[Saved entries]
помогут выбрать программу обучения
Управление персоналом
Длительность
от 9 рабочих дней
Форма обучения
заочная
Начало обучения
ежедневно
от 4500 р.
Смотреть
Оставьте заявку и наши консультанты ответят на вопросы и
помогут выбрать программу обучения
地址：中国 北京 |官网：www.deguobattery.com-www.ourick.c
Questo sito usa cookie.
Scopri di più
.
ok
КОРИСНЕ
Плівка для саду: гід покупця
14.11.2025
---
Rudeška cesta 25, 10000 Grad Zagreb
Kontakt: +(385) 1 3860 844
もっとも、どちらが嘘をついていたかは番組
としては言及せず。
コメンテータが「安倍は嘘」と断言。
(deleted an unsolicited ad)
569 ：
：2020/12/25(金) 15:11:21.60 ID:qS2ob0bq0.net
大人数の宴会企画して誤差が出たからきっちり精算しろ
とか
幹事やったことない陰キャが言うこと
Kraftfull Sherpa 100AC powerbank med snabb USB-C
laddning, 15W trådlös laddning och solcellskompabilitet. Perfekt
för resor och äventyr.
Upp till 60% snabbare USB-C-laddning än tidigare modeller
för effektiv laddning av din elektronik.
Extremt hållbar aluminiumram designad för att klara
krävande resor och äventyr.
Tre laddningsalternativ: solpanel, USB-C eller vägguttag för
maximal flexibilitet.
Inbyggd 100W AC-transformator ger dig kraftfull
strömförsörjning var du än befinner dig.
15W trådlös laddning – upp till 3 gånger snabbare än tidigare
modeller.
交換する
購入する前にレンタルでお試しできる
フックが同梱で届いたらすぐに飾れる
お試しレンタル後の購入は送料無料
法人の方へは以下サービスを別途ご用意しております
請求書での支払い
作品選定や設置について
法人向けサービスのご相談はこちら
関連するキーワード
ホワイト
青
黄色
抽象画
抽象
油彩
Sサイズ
* * *
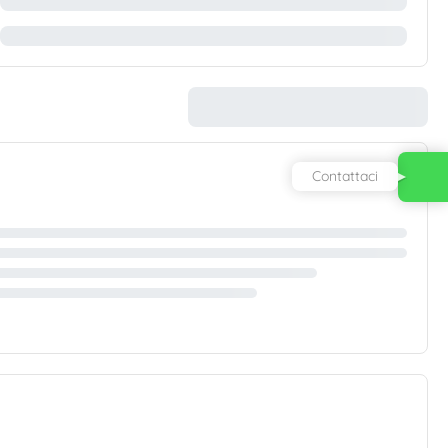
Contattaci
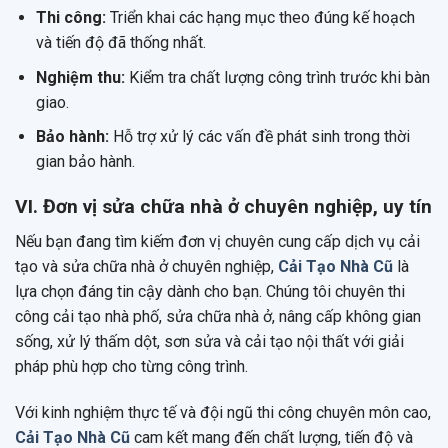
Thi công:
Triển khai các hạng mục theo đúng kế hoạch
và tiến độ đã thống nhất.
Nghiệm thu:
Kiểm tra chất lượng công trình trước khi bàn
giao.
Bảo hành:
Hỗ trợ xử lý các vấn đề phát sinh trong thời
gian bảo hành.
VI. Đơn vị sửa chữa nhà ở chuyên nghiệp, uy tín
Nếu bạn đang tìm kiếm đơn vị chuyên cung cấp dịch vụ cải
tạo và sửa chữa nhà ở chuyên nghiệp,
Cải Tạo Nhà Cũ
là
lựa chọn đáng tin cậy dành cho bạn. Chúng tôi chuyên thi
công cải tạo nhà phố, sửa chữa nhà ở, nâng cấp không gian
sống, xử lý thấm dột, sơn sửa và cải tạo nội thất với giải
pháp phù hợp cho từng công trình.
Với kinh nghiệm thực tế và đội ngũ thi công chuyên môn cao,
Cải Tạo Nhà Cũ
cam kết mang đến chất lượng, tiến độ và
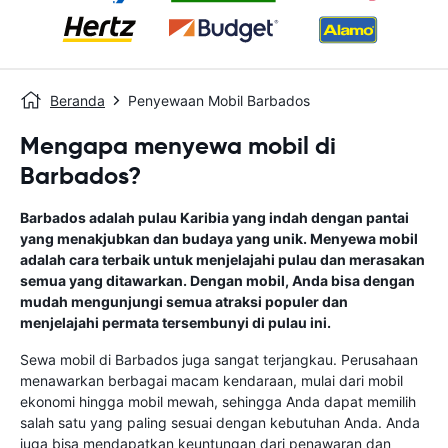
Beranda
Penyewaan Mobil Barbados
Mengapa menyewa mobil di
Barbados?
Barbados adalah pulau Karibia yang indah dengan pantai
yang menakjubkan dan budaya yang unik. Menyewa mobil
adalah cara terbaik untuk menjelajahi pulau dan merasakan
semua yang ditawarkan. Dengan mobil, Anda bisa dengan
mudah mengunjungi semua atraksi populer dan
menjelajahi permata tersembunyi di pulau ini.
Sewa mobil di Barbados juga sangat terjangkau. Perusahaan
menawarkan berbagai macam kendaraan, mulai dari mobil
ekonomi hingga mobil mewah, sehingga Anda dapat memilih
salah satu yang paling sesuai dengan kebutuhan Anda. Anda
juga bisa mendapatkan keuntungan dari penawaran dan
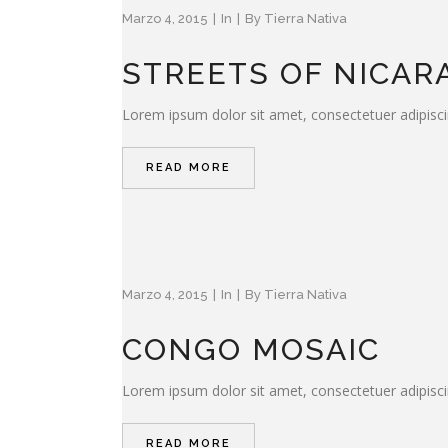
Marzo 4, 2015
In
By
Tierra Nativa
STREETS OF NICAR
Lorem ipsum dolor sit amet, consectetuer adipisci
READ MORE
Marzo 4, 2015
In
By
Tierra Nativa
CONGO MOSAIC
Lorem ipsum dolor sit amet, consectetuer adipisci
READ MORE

### What you will do
Return a copy of each line in the records above that has "menjelajahi" in it.

### Your solution
adalah cara terbaik untuk menjelajahi pulau dan merasakan
menjelajahi permata tersembunyi di pulau ini.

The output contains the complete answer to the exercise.